Avoid the Christmas Rush: Mid-Year Tax Planning
Summertime is commonly a time to relax and take a break from the pressure of everyday life. However, a little planning now while things are otherwise slow can go a long way towards simplifying your life at the end of the year when tax and financial planning are frequently undertaken.
Mid-year tax planning can give you more time to map out and execute a smart plan that can save you time and money later. It can also be a good time to discuss your situation and get planning advice from your tax or investment professional while they have more time available.
Here are a few taxing items to consider:
Changes in your life – Did you get married, divorced or gain or lose a dependent? Did you or your spouse get a new or additional job? Any of these can affect your tax and may require an adjustment in your withholding or estimates to keep you from being under- (or over-) withheld come tax time. It may also offer new deduction opportunities (or drawbacks) for you.
Are you taking full advantage of your retirement plan options? At a minimum everyone should contribute enough to get their employer’s full matching contribution. Ideally you should strive to increase your contribution every year until you get to the maximum contribution limit; for a standard 401(k) or 403(b) plan that is currently $18,000 + $6000 more if you are age 50 or more. If your income is below the phaseout for a Roth ($183,000 to $193,000 for married people) consider a contribution here as well: $5,500 + $1,000 more if you are age 50 or older. Make sure your beneficiary designations are correct.
Consider your itemized deductions. Too often people only look at these after the year is over. At that point there’s no planning left to be done. Considering your medical or miscellaneous deductions now can allow you to shift some costs into the current or next year to maximize the potential deduction. Consider making donations to charity now rather than waiting until December.

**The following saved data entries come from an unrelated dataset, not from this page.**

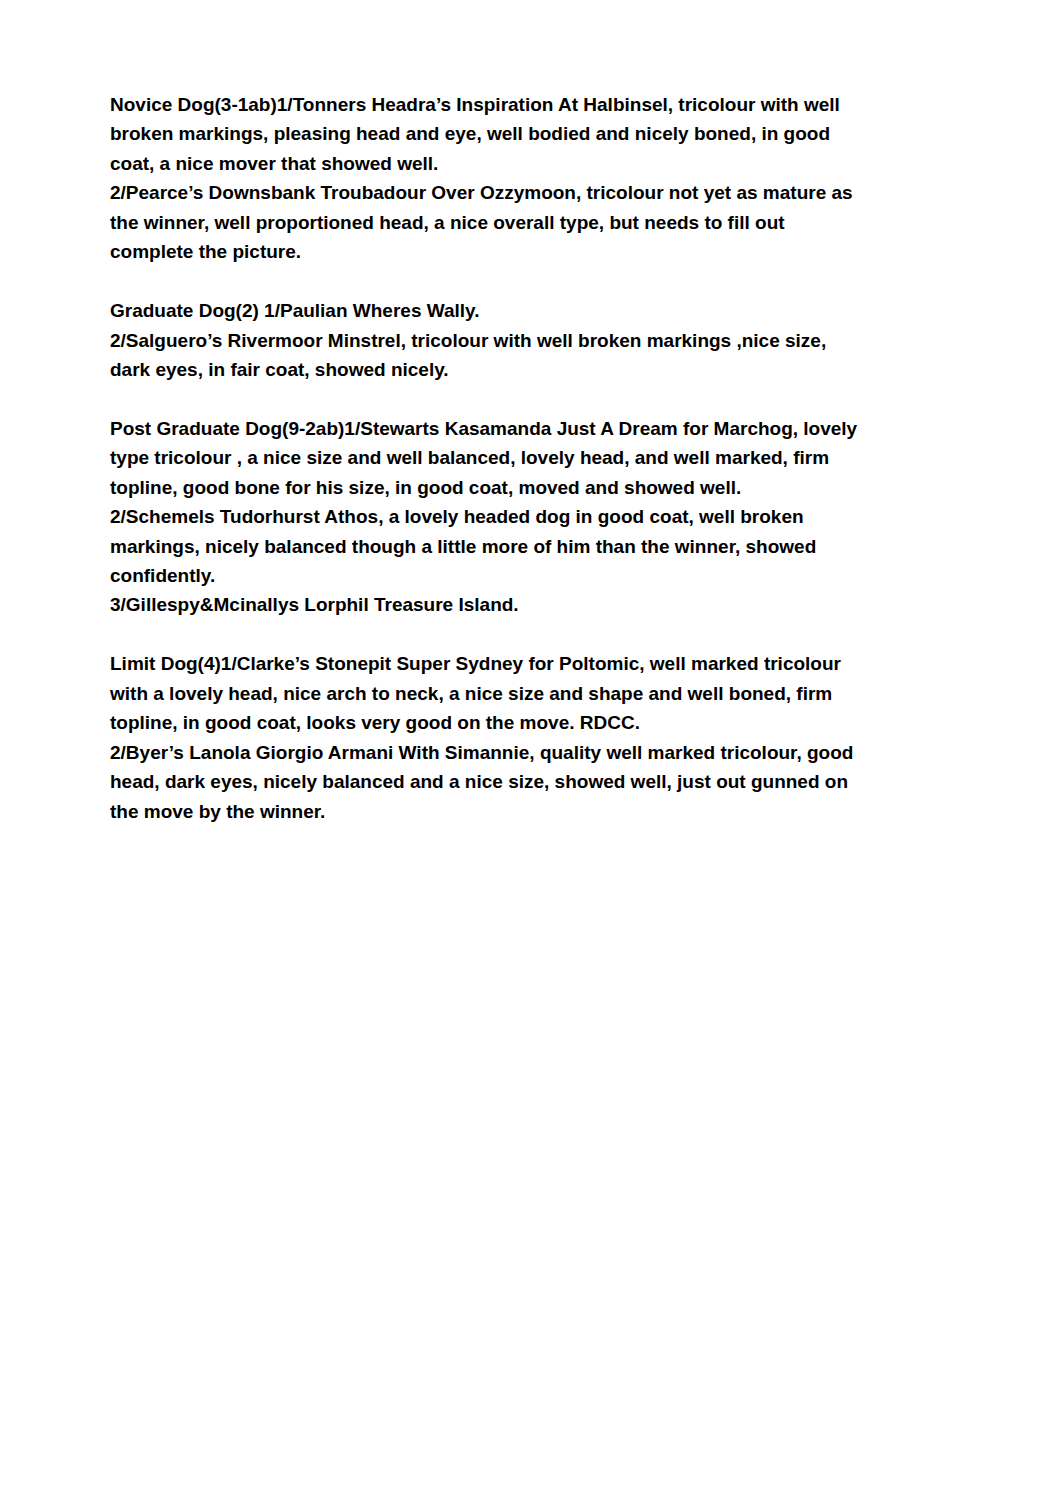Novice Dog(3-1ab)1/Tonners Headra’s Inspiration At Halbinsel, tricolour with well broken markings, pleasing head and eye, well bodied and nicely boned, in good coat, a nice mover that showed well.
2/Pearce’s Downsbank Troubadour Over Ozzymoon, tricolour not yet as mature as the winner, well proportioned head, a nice overall type, but needs to fill out complete the picture.
Graduate Dog(2) 1/Paulian Wheres Wally.
2/Salguero’s Rivermoor Minstrel, tricolour with well broken markings ,nice size, dark eyes, in fair coat, showed nicely.
Post Graduate Dog(9-2ab)1/Stewarts Kasamanda Just A Dream for Marchog, lovely type tricolour , a nice size and well balanced, lovely head, and well marked, firm topline, good bone for his size, in good coat, moved and showed well.
2/Schemels Tudorhurst Athos, a lovely headed dog in good coat, well broken markings, nicely balanced though a little more of him than the winner, showed confidently.
3/Gillespy&Mcinallys Lorphil Treasure Island.
Limit Dog(4)1/Clarke’s Stonepit Super Sydney for Poltomic, well marked tricolour with a lovely head, nice arch to neck, a nice size and shape and well boned, firm topline, in good coat, looks very good on the move. RDCC.
2/Byer’s Lanola Giorgio Armani With Simannie, quality well marked tricolour, good head, dark eyes, nicely balanced and a nice size, showed well, just out gunned on the move by the winner.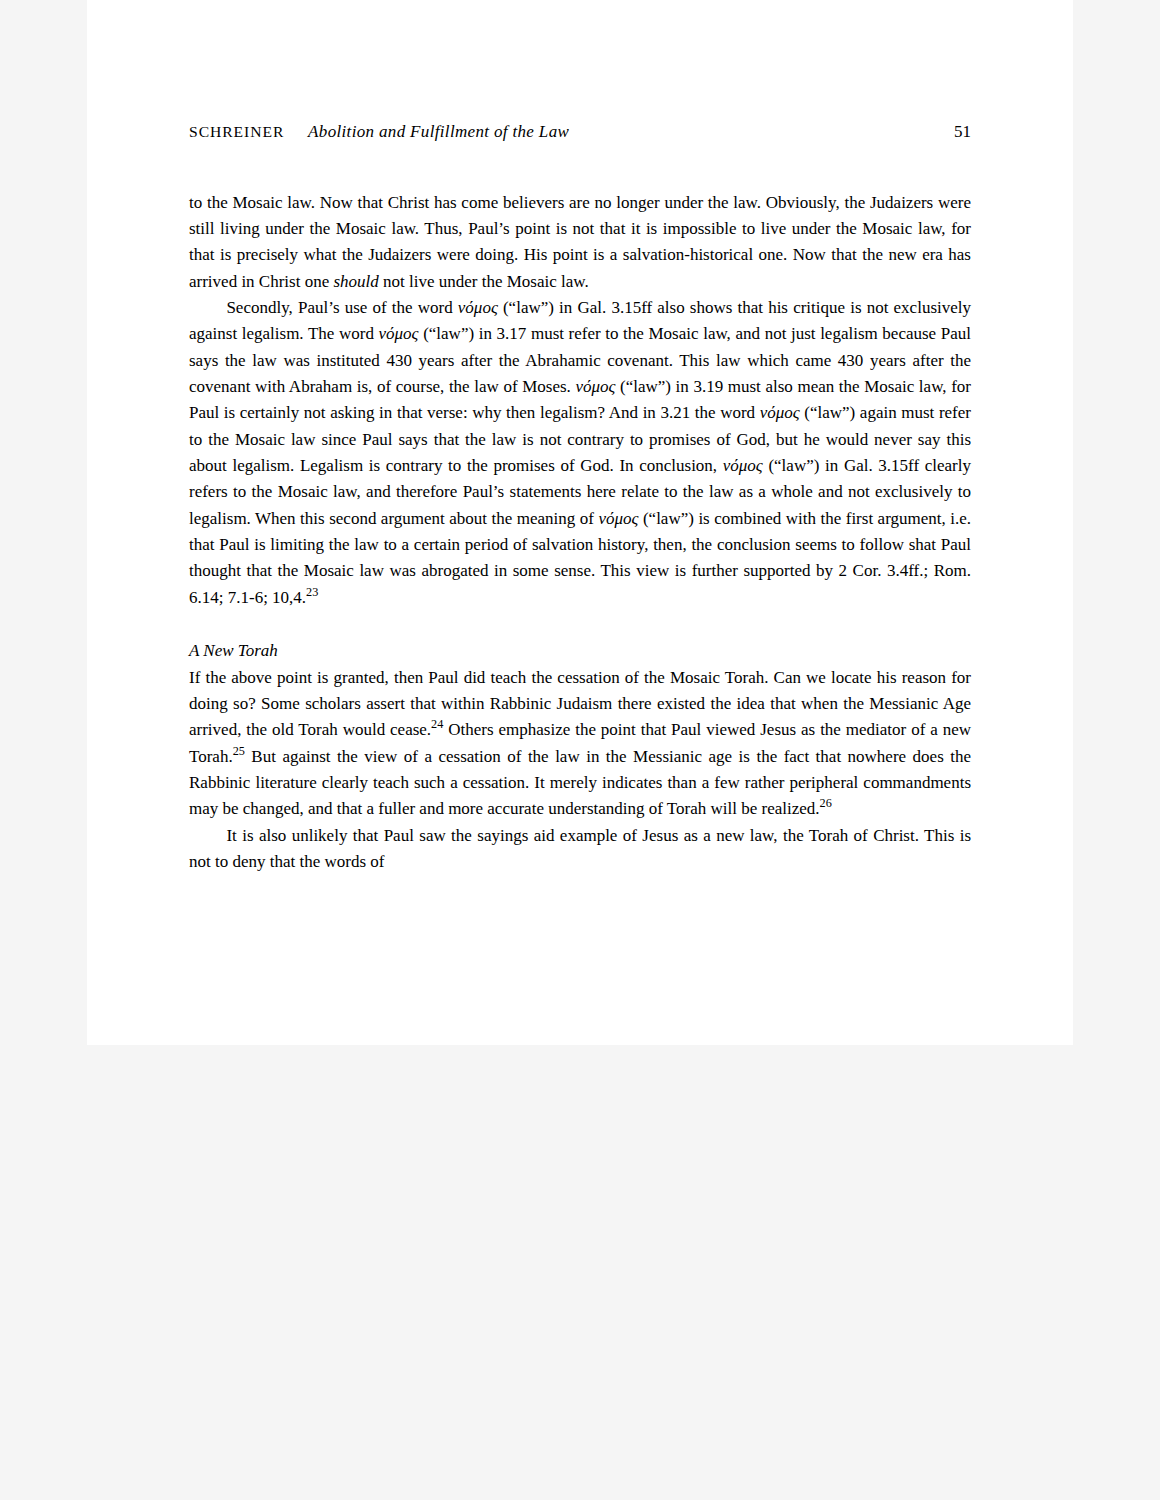Schreiner Abolition and Fulfillment of the Law 51
to the Mosaic law. Now that Christ has come believers are no longer under the law. Obviously, the Judaizers were still living under the Mosaic law. Thus, Paul’s point is not that it is impossible to live under the Mosaic law, for that is precisely what the Judaizers were doing. His point is a salvation-historical one. Now that the new era has arrived in Christ one should not live under the Mosaic law.
Secondly, Paul’s use of the word νόμος (“law”) in Gal. 3.15ff also shows that his critique is not exclusively against legalism. The word νόμος (“law”) in 3.17 must refer to the Mosaic law, and not just legalism because Paul says the law was instituted 430 years after the Abrahamic covenant. This law which came 430 years after the covenant with Abraham is, of course, the law of Moses. νόμος (“law”) in 3.19 must also mean the Mosaic law, for Paul is certainly not asking in that verse: why then legalism? And in 3.21 the word νόμος (“law”) again must refer to the Mosaic law since Paul says that the law is not contrary to promises of God, but he would never say this about legalism. Legalism is contrary to the promises of God. In conclusion, νόμος (“law”) in Gal. 3.15ff clearly refers to the Mosaic law, and therefore Paul’s statements here relate to the law as a whole and not exclusively to legalism. When this second argument about the meaning of νόμος (“law”) is combined with the first argument, i.e. that Paul is limiting the law to a certain period of salvation history, then, the conclusion seems to follow shat Paul thought that the Mosaic law was abrogated in some sense. This view is further supported by 2 Cor. 3.4ff.; Rom. 6.14; 7.1-6; 10,4.23
A New Torah
If the above point is granted, then Paul did teach the cessation of the Mosaic Torah. Can we locate his reason for doing so? Some scholars assert that within Rabbinic Judaism there existed the idea that when the Messianic Age arrived, the old Torah would cease.24 Others emphasize the point that Paul viewed Jesus as the mediator of a new Torah.25 But against the view of a cessation of the law in the Messianic age is the fact that nowhere does the Rabbinic literature clearly teach such a cessation. It merely indicates than a few rather peripheral commandments may be changed, and that a fuller and more accurate understanding of Torah will be realized.26
It is also unlikely that Paul saw the sayings aid example of Jesus as a new law, the Torah of Christ. This is not to deny that the words of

You can plan your charitable giving budget and allocate the money to the causes you like the best. Get a batch of unused clothing and household items together while you have time to document the details of what you are donating and their value rather than the “3 bags of clothing” descriptions we see all too often. Vague listings like this aren’t likely to get you full value for your donation and are difficult to support in an audit. (See our prior posts on charitable deductions and documentation)
Review your insurance coverage. Auto, life, home and health; any changes in your life can require updates to your policies. Shop for competitive quotes every year or two, before your policies are due to renew to be sure you are getting the best value. Make sure the limits are consistent with your current situation and your beneficiaries are also current.
Review your investments. Check on your taxable gain or loss to date and review whether you have any clunkers that it might be time to sell. Too often this is only done at the end of December, and as a result, many tax planning opportunities are lost. A good review plan would include considering whether your investment goals have changed and is your portfolio consistent with your current goals and needs. Based on this, you might consider asset allocation, reviewing individual holdings for performance and to see whether they still make sense to your portfolio, and evaluating whether you have sufficient liquidity available to meet any expected needs over the next 6 months to a year.
A little planning now could save you some money later as well as time trying to manage this at the end of the year when it becomes a crisis.